I've spent a lot of time this summer looking up, with my head in the clouds some might say.
We play the cloud game on long drives. Mostly, they just look like clouds to me. Fake clouds. If you saw them in a painting you would laugh, decry them as phoney.
We turn the bend and suddenly there a dolphin frolics in the sky between the trees. Around the next bend, swathed in robes a Bedouin spurs on his camel. Then hordes of Mongols wielding cutlasses storm across the sky.
These fascinating clouds. By turns dark portents, angelic snows, childish whimsy, cotton-candy circus safety nets, demonic phantasmagoria, hellfires in white.
So I wonder, from a painterly perspective, how can you represent them credibly?

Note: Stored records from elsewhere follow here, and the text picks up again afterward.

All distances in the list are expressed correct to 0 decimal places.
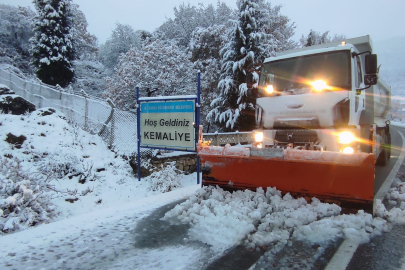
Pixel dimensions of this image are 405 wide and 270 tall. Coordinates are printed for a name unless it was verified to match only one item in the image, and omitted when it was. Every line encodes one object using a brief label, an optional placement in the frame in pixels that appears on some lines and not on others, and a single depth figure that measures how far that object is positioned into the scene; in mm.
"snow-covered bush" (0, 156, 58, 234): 4467
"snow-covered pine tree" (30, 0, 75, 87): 25641
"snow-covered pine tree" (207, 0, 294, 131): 18328
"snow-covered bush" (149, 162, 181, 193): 7613
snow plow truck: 3888
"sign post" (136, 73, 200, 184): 6746
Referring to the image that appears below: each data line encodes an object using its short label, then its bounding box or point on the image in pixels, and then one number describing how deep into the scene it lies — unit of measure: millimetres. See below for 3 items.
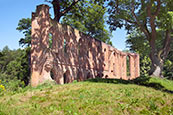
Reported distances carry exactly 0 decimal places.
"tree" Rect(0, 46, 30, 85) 27781
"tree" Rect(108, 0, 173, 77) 16870
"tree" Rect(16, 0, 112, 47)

What I did on my summer vacation? I spent untold hours trying to pin a cloud to paper.
This is my cloud:
This photo is dark and doesn't do it justice, doesn't capture the light, the texture, the thickness, the slabs of colour. (Oil pastel crayons were always my medium of choice.) (Note: I have no formal art training whatsoever.) What you can't see is that this is layers of white and yellow and white and white and blue and white and grey and white and more white, on a 9 × 12 sheet of drawing paper.
(Perhaps I will get around to scanning the picture, to see if it shows depth.)
It's a cloud that looks like a cloud, because to draw a cloud that looks like a stampeding elephant would invite ridicule. I will save that for a future endeavour.